[Records from a collection]

──────

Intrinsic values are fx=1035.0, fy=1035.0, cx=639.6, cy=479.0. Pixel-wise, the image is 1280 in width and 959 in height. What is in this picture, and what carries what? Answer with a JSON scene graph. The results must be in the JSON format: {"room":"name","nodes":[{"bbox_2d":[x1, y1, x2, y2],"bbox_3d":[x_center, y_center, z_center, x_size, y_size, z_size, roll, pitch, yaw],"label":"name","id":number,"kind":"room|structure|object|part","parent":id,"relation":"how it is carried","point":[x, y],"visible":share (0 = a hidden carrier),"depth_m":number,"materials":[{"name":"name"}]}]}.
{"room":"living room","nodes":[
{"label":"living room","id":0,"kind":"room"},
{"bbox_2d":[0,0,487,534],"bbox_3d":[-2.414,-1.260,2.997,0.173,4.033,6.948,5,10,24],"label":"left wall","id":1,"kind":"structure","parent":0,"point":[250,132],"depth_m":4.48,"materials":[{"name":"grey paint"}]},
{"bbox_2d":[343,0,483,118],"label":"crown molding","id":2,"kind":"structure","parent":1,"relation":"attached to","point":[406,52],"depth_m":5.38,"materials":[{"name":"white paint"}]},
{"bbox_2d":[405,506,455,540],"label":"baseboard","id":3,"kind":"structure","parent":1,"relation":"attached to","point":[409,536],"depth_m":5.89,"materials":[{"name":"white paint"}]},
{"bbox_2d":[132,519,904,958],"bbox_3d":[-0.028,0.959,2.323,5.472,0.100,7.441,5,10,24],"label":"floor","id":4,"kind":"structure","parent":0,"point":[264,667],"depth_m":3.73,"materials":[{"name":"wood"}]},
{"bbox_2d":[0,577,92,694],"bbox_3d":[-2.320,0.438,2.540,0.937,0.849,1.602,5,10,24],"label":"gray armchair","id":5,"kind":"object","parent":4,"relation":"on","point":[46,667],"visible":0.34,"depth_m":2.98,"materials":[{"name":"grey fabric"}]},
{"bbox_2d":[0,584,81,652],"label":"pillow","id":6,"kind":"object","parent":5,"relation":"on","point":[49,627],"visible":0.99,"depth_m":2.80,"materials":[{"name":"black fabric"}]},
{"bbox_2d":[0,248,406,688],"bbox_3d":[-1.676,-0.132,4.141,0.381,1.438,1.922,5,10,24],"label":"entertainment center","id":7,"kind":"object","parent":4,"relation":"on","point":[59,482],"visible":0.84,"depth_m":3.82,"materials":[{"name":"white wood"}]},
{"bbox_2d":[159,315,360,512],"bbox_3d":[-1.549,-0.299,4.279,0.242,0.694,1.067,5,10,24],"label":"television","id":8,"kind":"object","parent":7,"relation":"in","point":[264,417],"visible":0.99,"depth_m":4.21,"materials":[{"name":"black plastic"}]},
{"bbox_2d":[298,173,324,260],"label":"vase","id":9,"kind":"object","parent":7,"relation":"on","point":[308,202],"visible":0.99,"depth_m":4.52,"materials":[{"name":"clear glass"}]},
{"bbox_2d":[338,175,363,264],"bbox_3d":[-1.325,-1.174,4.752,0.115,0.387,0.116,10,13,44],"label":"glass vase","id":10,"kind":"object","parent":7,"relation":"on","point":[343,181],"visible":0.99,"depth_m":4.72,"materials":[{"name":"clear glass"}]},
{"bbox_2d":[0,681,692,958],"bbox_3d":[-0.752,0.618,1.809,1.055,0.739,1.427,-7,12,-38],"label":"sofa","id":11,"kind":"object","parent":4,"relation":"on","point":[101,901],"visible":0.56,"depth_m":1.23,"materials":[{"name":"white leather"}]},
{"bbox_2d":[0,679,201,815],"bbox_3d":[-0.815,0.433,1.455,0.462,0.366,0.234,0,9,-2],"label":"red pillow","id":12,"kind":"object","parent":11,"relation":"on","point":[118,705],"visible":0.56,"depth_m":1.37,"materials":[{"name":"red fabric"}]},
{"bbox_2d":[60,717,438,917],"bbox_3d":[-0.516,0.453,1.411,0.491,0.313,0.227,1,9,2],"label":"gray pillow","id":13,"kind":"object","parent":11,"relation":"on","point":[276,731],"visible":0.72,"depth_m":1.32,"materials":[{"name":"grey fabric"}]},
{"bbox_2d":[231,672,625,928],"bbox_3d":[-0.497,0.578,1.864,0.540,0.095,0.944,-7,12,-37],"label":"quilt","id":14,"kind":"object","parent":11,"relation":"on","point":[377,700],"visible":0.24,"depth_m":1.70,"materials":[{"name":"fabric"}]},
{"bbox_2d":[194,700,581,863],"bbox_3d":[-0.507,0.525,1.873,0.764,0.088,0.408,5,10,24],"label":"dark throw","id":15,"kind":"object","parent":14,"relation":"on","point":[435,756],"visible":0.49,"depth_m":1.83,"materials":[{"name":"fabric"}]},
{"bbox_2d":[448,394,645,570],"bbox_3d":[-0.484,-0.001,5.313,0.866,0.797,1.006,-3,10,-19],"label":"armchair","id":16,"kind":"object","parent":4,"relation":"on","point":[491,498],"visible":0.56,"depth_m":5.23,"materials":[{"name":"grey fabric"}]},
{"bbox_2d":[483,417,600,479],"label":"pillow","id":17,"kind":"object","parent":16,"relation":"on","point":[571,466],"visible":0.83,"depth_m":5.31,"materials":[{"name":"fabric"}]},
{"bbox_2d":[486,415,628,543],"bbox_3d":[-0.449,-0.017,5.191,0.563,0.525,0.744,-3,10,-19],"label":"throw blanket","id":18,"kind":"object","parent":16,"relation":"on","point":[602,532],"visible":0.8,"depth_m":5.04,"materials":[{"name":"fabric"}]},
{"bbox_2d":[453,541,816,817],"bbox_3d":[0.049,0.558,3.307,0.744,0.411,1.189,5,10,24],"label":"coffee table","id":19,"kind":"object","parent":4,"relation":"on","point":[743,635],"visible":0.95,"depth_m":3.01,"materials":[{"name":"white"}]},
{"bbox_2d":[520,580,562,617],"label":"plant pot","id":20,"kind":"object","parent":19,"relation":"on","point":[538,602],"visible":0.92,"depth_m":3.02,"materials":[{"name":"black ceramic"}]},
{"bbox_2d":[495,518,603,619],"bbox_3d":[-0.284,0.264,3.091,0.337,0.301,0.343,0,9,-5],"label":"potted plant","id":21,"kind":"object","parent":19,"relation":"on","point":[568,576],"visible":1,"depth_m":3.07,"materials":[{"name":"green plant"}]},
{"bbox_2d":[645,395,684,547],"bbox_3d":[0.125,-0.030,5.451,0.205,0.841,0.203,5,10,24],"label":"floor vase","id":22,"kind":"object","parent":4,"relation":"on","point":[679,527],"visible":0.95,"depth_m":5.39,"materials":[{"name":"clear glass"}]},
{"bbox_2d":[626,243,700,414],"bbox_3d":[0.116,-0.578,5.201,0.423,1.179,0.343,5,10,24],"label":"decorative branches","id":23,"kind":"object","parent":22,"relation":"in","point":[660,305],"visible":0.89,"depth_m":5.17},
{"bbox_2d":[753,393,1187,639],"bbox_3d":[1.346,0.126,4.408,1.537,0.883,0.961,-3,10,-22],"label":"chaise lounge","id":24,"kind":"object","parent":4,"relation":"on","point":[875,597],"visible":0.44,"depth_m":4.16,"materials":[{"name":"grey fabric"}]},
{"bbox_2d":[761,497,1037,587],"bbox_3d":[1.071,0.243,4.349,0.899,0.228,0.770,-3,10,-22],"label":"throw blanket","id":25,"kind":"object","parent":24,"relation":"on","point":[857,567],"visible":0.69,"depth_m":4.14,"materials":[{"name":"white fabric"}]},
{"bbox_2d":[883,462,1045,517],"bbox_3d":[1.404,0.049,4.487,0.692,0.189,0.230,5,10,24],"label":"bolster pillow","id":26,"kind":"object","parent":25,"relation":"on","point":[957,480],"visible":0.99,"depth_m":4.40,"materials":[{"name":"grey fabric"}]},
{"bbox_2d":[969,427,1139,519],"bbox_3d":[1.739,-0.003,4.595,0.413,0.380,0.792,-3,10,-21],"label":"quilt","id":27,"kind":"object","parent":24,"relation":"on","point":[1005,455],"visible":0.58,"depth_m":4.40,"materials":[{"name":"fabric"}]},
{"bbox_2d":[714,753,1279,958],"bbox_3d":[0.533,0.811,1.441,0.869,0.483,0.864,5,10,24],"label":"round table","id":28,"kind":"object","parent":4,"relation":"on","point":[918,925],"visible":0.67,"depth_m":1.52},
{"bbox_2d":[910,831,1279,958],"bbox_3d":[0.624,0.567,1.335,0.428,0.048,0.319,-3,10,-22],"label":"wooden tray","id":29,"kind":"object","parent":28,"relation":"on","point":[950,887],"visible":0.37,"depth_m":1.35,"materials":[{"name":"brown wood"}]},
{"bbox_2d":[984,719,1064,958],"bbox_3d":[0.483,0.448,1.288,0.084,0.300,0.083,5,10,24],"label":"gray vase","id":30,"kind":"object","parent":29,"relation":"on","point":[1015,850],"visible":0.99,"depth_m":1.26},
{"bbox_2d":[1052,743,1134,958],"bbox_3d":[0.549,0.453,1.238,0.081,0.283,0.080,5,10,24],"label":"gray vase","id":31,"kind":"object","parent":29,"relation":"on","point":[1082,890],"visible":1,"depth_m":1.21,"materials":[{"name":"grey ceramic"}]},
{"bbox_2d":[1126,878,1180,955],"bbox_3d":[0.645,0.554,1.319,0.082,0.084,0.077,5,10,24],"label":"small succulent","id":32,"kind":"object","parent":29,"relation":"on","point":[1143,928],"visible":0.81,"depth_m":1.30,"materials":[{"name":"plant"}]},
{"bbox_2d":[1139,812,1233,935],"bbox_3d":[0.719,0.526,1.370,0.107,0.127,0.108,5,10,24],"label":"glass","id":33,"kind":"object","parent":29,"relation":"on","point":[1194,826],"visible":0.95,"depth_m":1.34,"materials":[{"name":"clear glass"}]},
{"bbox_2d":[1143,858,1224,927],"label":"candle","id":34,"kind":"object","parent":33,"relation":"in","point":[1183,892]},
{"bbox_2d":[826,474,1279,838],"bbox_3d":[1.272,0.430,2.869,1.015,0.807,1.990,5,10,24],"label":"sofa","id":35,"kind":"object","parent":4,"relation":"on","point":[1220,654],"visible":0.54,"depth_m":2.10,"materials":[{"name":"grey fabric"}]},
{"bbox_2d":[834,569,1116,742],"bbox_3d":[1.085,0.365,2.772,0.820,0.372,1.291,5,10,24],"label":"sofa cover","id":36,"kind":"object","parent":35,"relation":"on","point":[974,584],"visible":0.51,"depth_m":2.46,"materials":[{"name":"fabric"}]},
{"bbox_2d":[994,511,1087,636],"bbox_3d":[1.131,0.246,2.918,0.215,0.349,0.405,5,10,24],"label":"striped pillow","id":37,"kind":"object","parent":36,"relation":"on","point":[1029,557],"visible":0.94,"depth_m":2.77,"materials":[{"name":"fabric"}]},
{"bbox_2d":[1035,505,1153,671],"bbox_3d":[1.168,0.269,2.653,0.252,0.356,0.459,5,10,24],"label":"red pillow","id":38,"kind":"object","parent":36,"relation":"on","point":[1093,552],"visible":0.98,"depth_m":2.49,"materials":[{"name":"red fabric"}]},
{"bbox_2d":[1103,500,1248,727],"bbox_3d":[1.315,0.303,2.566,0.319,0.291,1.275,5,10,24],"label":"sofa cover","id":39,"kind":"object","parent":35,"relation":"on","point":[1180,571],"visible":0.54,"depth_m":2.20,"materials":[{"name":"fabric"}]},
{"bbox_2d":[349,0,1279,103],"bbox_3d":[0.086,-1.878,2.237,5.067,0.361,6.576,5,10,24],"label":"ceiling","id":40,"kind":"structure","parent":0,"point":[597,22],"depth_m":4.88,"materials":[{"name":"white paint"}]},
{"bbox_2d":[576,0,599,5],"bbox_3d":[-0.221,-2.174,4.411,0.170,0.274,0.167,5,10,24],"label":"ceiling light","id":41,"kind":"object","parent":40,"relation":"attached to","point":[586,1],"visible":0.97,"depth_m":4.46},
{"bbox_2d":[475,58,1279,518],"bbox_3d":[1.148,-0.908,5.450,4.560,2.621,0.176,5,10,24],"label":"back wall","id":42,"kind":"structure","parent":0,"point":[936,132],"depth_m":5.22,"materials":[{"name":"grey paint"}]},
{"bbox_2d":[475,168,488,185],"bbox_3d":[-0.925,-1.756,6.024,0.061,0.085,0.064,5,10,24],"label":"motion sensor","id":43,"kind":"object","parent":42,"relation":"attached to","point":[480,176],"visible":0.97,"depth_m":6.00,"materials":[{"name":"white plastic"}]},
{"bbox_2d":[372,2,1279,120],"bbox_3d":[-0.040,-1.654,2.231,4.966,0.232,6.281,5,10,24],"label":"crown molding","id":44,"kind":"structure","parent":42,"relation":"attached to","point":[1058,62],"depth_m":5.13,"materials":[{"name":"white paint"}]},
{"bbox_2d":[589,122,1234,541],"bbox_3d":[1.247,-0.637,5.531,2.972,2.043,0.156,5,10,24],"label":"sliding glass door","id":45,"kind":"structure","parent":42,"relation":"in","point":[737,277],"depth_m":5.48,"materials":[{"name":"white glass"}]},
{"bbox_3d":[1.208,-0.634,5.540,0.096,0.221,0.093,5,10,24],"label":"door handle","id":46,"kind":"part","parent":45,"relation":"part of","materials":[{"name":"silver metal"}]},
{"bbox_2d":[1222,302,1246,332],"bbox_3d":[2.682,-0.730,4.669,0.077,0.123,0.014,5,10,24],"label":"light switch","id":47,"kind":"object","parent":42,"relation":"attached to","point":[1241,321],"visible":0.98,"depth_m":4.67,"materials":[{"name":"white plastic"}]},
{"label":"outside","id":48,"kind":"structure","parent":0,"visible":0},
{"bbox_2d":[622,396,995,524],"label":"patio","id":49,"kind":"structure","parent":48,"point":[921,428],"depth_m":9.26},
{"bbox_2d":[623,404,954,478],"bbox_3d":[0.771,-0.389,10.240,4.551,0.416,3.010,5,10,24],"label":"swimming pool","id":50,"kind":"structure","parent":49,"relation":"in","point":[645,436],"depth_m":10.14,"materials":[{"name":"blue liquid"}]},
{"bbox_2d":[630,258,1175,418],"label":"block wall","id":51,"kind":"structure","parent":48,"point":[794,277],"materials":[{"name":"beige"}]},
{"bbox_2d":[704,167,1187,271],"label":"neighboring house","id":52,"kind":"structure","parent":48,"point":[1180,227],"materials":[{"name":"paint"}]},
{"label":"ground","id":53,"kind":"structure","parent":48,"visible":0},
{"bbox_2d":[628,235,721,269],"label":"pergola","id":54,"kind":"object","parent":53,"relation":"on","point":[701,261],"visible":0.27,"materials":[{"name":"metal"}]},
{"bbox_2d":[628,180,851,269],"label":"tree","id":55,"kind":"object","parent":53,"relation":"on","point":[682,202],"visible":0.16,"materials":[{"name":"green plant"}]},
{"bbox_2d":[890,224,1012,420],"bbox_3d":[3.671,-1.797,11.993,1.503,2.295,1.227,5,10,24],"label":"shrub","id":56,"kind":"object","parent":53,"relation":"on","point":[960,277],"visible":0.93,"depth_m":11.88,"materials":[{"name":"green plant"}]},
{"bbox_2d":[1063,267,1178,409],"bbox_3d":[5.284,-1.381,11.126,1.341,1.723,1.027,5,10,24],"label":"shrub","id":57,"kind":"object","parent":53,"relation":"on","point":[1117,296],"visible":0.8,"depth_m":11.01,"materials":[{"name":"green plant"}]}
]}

──────

● **Task goal**
Extract all lines of the records above that include "part".

● **Expected answer**
Intrinsic values are fx=1035.0, fy=1035.0, cx=639.6, cy=479.0. Pixel-wise, the image is 1280 in width and 959 in height. What is in this picture, and what carries what? Answer with a JSON scene graph. The results must be in the JSON format: {"room":"name","nodes":[{"bbox_2d":[x1, y1, x2, y2],"bbox_3d":[x_center, y_center, z_center, x_size, y_size, z_size, roll, pitch, yaw],"label":"name","id":number,"kind":"room|structure|object|part","parent":id,"relation":"how it is carried","point":[x, y],"visible":share (0 = a hidden carrier),"depth_m":number,"materials":[{"name":"name"}]}]}.
{"bbox_3d":[1.208,-0.634,5.540,0.096,0.221,0.093,5,10,24],"label":"door handle","id":46,"kind":"part","parent":45,"relation":"part of","materials":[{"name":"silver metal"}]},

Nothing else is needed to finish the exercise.